« Le réel est toujours ce qu’on n’attendait pas et dont l’épreuve est toute de saisissement, parce qu’il se révèle à chaque fois, non pas une fois pour toutes, mais toutes pour celle‑là, comme toujours déjà là.»
Henri Maldiney, Le legs des choses dans l’œuvre de Francis Ponge
–
Voyez-vous Sang Chaud, la grandeur des choses dépend pour une bonne
part du point de vue duquel nous nous plaçons. Elle peut, de même que notre personne, changer considérablement.
– Ainsi, il se pourrait qu’une chose qui nous paraîtrait parfaitement normale soit beaucoup plus petite…
– Ou l’inverse! Sang Chaud! Voyez-vous ce petit théâtre n’est pas si petit que cela… et si vous me faites l’honneur de m’accompagner, vous verriez combien j’ai raison.
Sang Chaud ne peut faire autrement que d’accepter et les voilà qui entrent gaillardement pour l’un, timidement pour l’autre…
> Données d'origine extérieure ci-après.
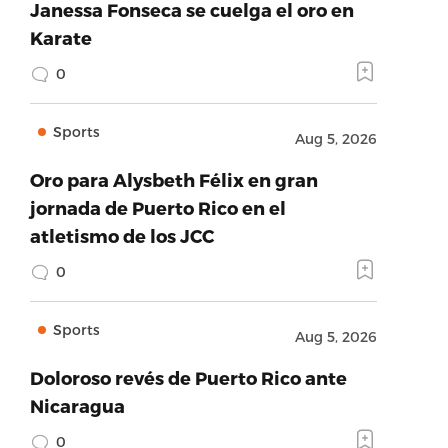
Janessa Fonseca se cuelga el oro en
Karate
0
Sports
Aug 5, 2026
Oro para Alysbeth Félix en gran
jornada de Puerto Rico en el
atletismo de los JCC
0
Sports
Aug 5, 2026
Doloroso revés de Puerto Rico ante
Nicaragua
0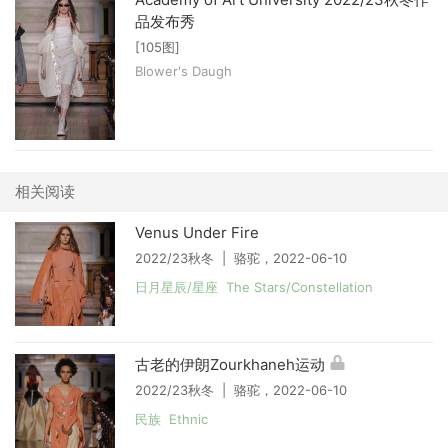
品发布秀
[105图]
Blower's Daugh
相关阅读
Venus Under Fire
2022/23秋冬 | 骆驼，2022-06-10
日月星辰/星座 The Stars/Constellation
古老的伊朗Zourkhaneh运动
2022/23秋冬 | 骆驼，2022-06-10
民族 Ethnic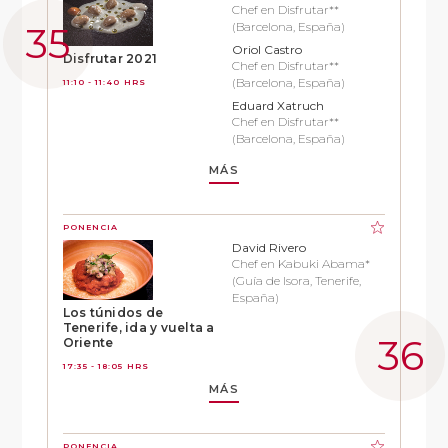
Chef en Disfrutar**
(Barcelona, España)
Oriol Castro
Disfrutar 2021
Chef en Disfrutar**
(Barcelona, España)
11:10 - 11:40 HRS
Eduard Xatruch
Chef en Disfrutar**
(Barcelona, España)
MÁS
PONENCIA
David Rivero
Chef en Kabuki Abama*
(Guía de Isora, Tenerife,
España)
Los túnidos de
Tenerife, ida y vuelta a
Oriente
17:35 - 18:05 HRS
MÁS
PONENCIA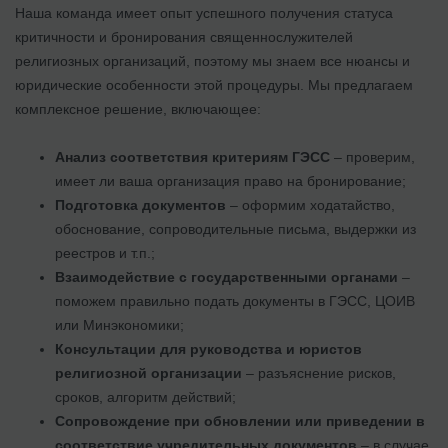
Наша команда имеет опыт успешного получения статуса
критичности и бронирования священнослужителей
религиозных организаций, поэтому мы знаем все нюансы и
юридические особенности этой процедуры. Мы предлагаем
комплексное решение, включающее:
Анализ соответствия критериям ГЭСС
– проверим,
имеет ли ваша организация право на бронирование;
Подготовка документов
– оформим ходатайство,
обоснование, сопроводительные письма, выдержки из
реестров и т.п.;
Взаимодействие с государственными органами
–
поможем правильно подать документы в ГЭСС, ЦОИВ
или Минэкономики;
Консультации для руководства и юристов
религиозной организации
– разъяснение рисков,
сроков, алгоритм действий;
Сопровождение при обновлении или приведении в
соответствие учредительных документов
– в случае,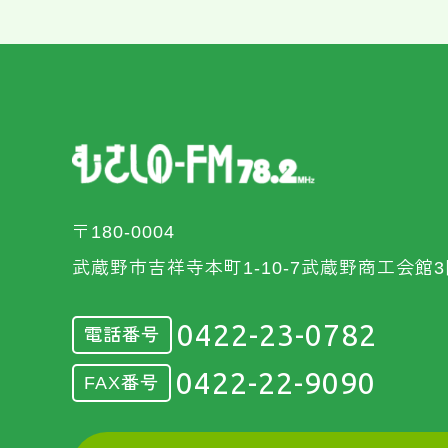
〒180-0004
武蔵野市吉祥寺本町1-10-7武蔵野商工会館3
0422-23-0782
電話番号
0422-22-9090
FAX番号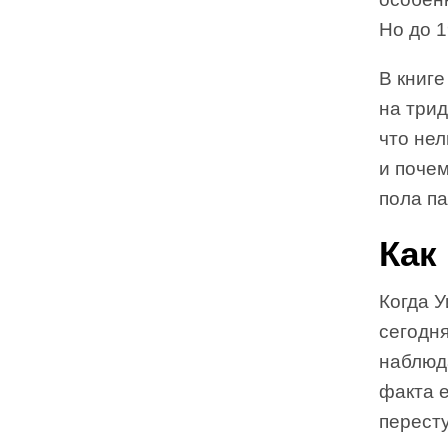
Но до 1
В книг
на трид
что не
и почем
пола п
Как
Когда 
сегодня
наблюда
факта 
перест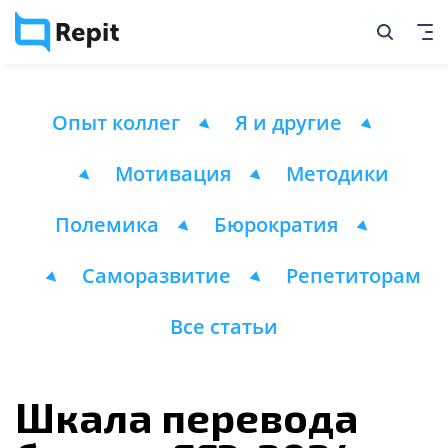
Опыт коллег
Я и другие
Мотивация
Методики
Полемика
Бюрократия
Саморазвитие
Репетиторам
Все статьи
Шкала перевода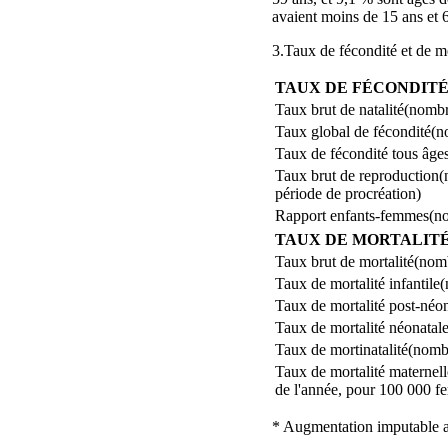
avaient moins de 15 ans et 
3.Taux de fécondité et de m
TAUX DE FÉCONDIT
Taux brut de natalité(nombr
Taux global de fécondité(n
Taux de fécondité tous âg
Taux brut de reproduction(
période de procréation)
Rapport enfants‑femmes(nom
TAUX DE MORTALIT
Taux brut de mortalité(nom
Taux de mortalité infantile
Taux de mortalité post‑néo
Taux de mortalité néonatal
Taux de mortinatalité(nomb
Taux de mortalité materne
de l'année, pour 100 000 
* Augmentation imputable au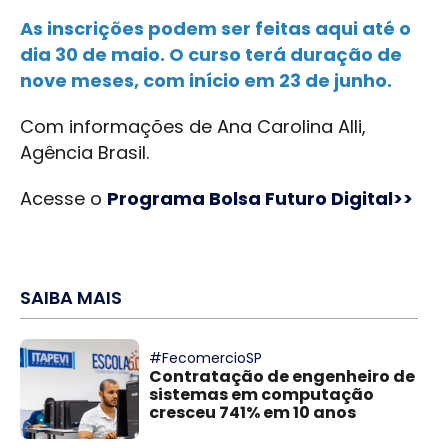
As inscrições podem ser feitas aqui até o
dia 30 de maio. O curso terá duração de
nove meses, com início em 23 de junho.
Com informações de Ana Carolina Alli,
Agência Brasil.
Acesse o
Programa Bolsa Futuro Digital>>
SAIBA MAIS
#FecomercioSP
Contratação de engenheiro de
sistemas em computação
cresceu 741% em 10 anos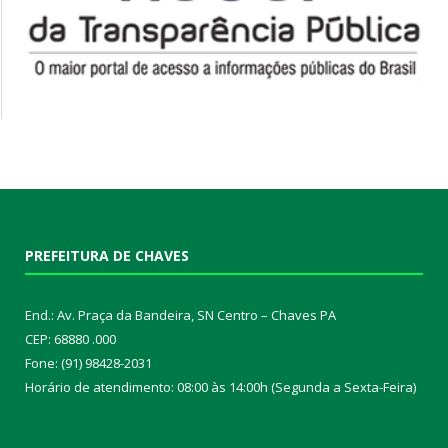
PREFEITURA DE CHAVES
End.: Av. Praça da Bandeira, SN Centro – Chaves PA
CEP: 68880 .000
Fone: (91) 98428-2031
Horário de atendimento: 08:00 às 14:00h (Segunda a Sexta-Feira)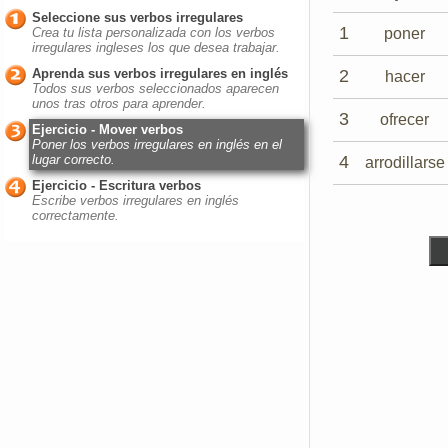
Seleccione sus verbos irregulares
1
poner
Crea tu lista personalizada con los verbos
irregulares ingleses los que desea trabajar.
2
Aprenda sus verbos irregulares en inglés
hacer
Todos sus verbos seleccionados aparecen
unos tras otros para aprender.
3
ofrecer
Ejercicio - Mover verbos
Poner los verbos irregulares en inglés en el
4
lugar correcto.
arrodillarse
Ejercicio - Escritura verbos
Escribe verbos irregulares en inglés
correctamente.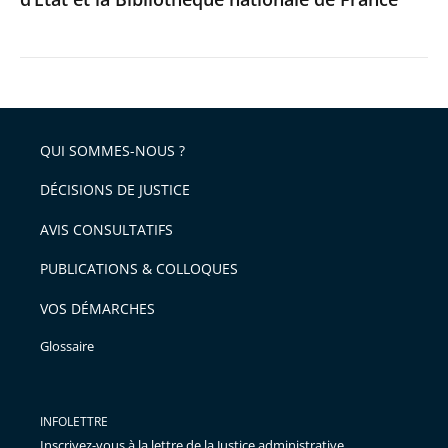
QUI SOMMES-NOUS ?
DÉCISIONS DE JUSTICE
AVIS CONSULTATIFS
PUBLICATIONS & COLLOQUES
VOS DÉMARCHES
Glossaire
INFOLETTRE
Inscrivez-vous à la lettre de la Justice administrative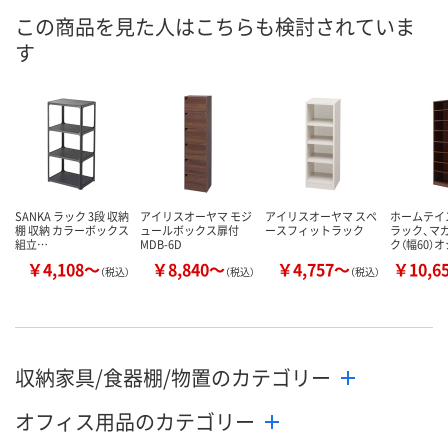
この商品を見た人はこちらも検討されていま
す
SANKA ラック 3段 収納
アイリスオーヤマ モジ
アイリスオーヤマ スペ
ホームテイ
棚 収納 カラーボックス
ュールボックス扉付
ースフィットラック
ラック、マ
組立…
MDB-6D
ク（幅60）
￥4,108～
￥8,840～
￥4,757～
￥10,6
（税込）
（税込）
（税込）
収納家具/食器棚/物置のカテゴリー
オフィス用品のカテゴリー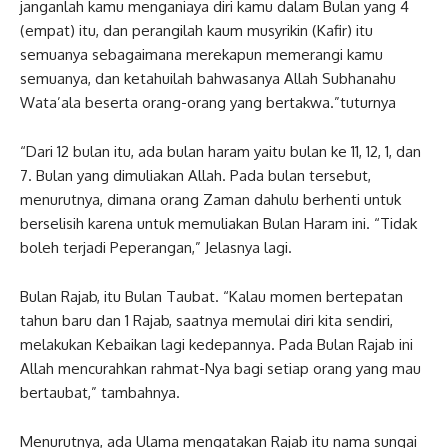
janganlah kamu menganiaya diri kamu dalam Bulan yang 4
(empat) itu, dan perangilah kaum musyrikin (Kafir) itu
semuanya sebagaimana merekapun memerangi kamu
semuanya, dan ketahuilah bahwasanya Allah Subhanahu
Wata’ala beserta orang-orang yang bertakwa.”tuturnya
“Dari 12 bulan itu, ada bulan haram yaitu bulan ke 11, 12, 1, dan
7. Bulan yang dimuliakan Allah. Pada bulan tersebut,
menurutnya, dimana orang Zaman dahulu berhenti untuk
berselisih karena untuk memuliakan Bulan Haram ini. “Tidak
boleh terjadi Peperangan,” Jelasnya lagi.
Bulan Rajab, itu Bulan Taubat. “Kalau momen bertepatan
tahun baru dan 1 Rajab, saatnya memulai diri kita sendiri,
melakukan Kebaikan lagi kedepannya. Pada Bulan Rajab ini
Allah mencurahkan rahmat-Nya bagi setiap orang yang mau
bertaubat,” tambahnya.
Menurutnya, ada Ulama mengatakan Rajab itu nama sungai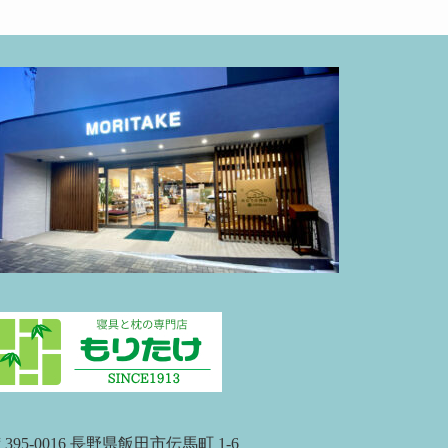
395-0016 長野県飯田市伝馬町 1-6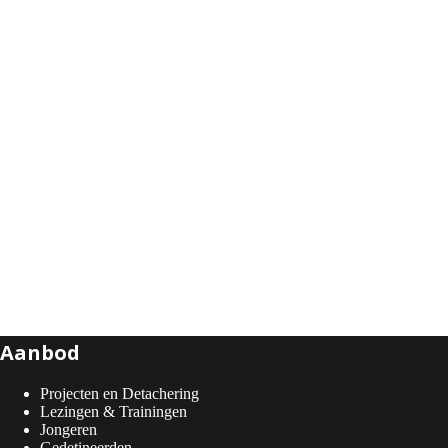
Aanbod
Projecten en Detachering
Lezingen & Trainingen
Jongeren
Gedetineerden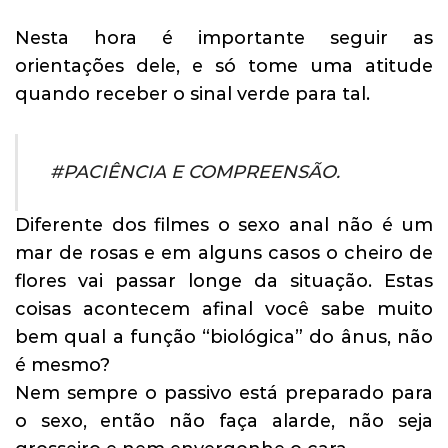
Nesta hora é importante seguir as
orientações dele, e só tome uma atitude
quando receber o sinal verde para tal.
#PACIÊNCIA E COMPREENSÃO.
Diferente dos filmes o sexo anal não é um
mar de rosas e em alguns casos o cheiro de
flores vai passar longe da situação. Estas
coisas acontecem afinal você sabe muito
bem qual a função “biológica” do ânus, não
é mesmo?
Nem sempre o passivo está preparado para
o sexo, então não faça alarde, não seja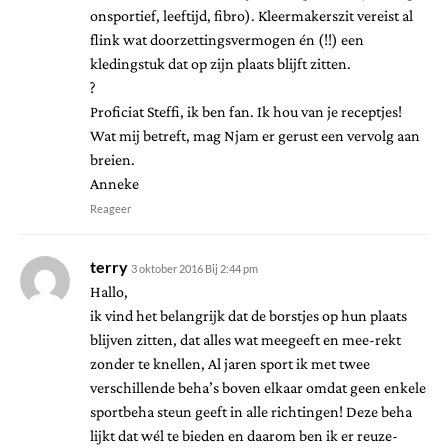
onsportief, leeftijd, fibro). Kleermakerszit vereist al
flink wat doorzettingsvermogen én (!!) een
kledingstuk dat op zijn plaats blijft zitten.
?
Proficiat Steffi, ik ben fan. Ik hou van je receptjes!
Wat mij betreft, mag Njam er gerust een vervolg aan
breien.
Anneke
Reageer
terry
3 oktober 2016 Bij 2:44 pm
Hallo,
ik vind het belangrijk dat de borstjes op hun plaats
blijven zitten, dat alles wat meegeeft en mee-rekt
zonder te knellen, Al jaren sport ik met twee
verschillende beha’s boven elkaar omdat geen enkele
sportbeha steun geeft in alle richtingen! Deze beha
lijkt dat wél te bieden en daarom ben ik er reuze-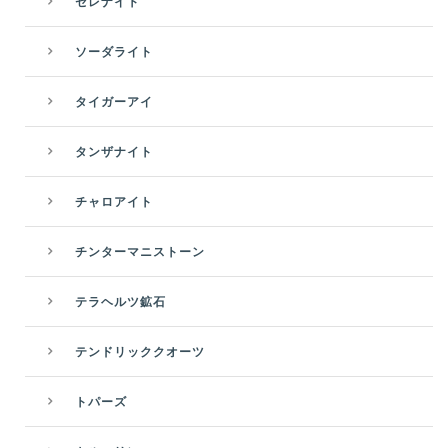
セレナイト
ソーダライト
タイガーアイ
タンザナイト
チャロアイト
チンターマニストーン
テラヘルツ鉱石
テンドリッククオーツ
トパーズ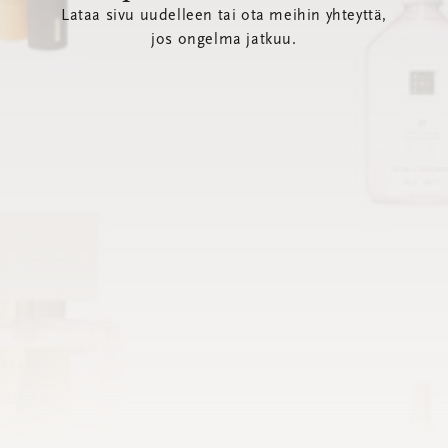
Lataa sivu uudelleen tai ota meihin yhteyttä,
jos ongelma jatkuu.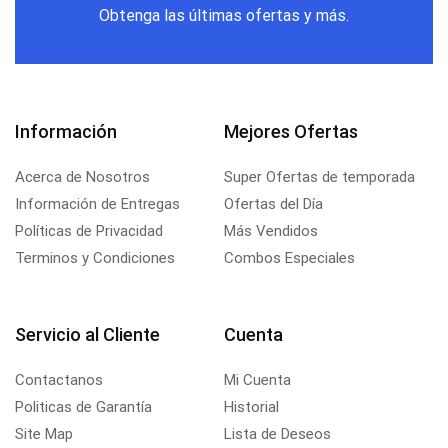
Obtenga las últimas ofertas y más.
Información
Mejores Ofertas
Acerca de Nosotros
Super Ofertas de temporada
Información de Entregas
Ofertas del Día
Políticas de Privacidad
Más Vendidos
Terminos y Condiciones
Combos Especiales
Servicio al Cliente
Cuenta
Contactanos
Mi Cuenta
Politicas de Garantía
Historial
Site Map
Lista de Deseos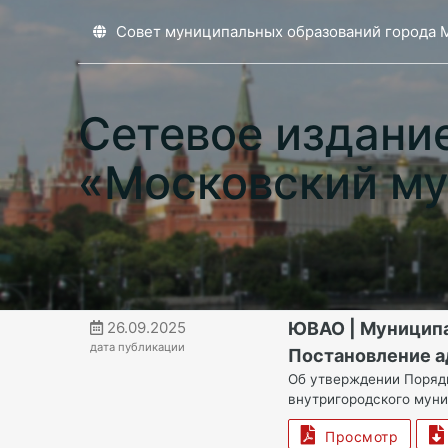
Совет муниципальных образований города 
Сетевое издани
«Московский му
26.09.2025
ЮВАО | Муницип
дата публикации
Постановление а
Об утверждении Поряд
внутригородского муни
Просмотр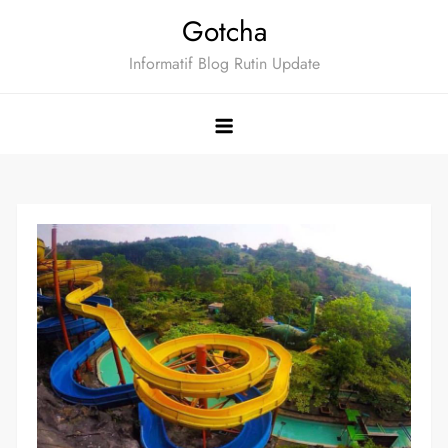
Skip
Gotcha
to
Informatif Blog Rutin Update
content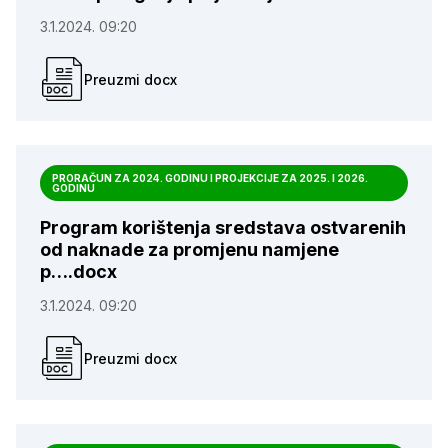
3.1.2024. 09:20
Preuzmi docx
PRORAČUN ZA 2024. GODINU I PROJEKCIJE ZA 2025. I 2026.
GODINU
Program korištenja sredstava ostvarenih
od naknade za promjenu namjene
p….docx
3.1.2024. 09:20
Preuzmi docx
– Pénétrez Sang Chaud, ne faites point l’enfant et voyez comment les gradins s’élèvent. C’est comme une colline de visages à venir. On les monte à l’aide de traverses emboîtées, planches rabotées, fixées par des chevilles de frêne. Plus on monte, plus le bois est brut, rude, noueux. Tout en bas, près de la piste, les fauteuils sont creusés dans des planches claires, sculptées et poncées jusqu’à briller. Ils encadrent les nobles tissus de brocard prêt à accueillir les nobles postérieurs, brocardés eux aussi. Les riches, les élégants, s’y installent à portée de sueur. Suivent les sièges à dossiers, parfois recouverts de toile. Plus haut, les planches sont raides, étroites, sans dossier. Ce sont de simples bancs rugueux pour les gueux. Pourtant, c’est un secret… c’est là que l’air circule le mieux et c’est de là qu’on est le plus proche des étoiles. Mais c’est aussi là qu’on entend les craquements du bois sous les pieds, les soupirs du cirque entier dans sa charpente. Et au sommet, tout en haut, une sorte de jubé sans foi, où les solitaires, les rêveurs, les yeux fous, les acrobates et les oiseaux peuvent tout voir et se sentir vus par l’invisible.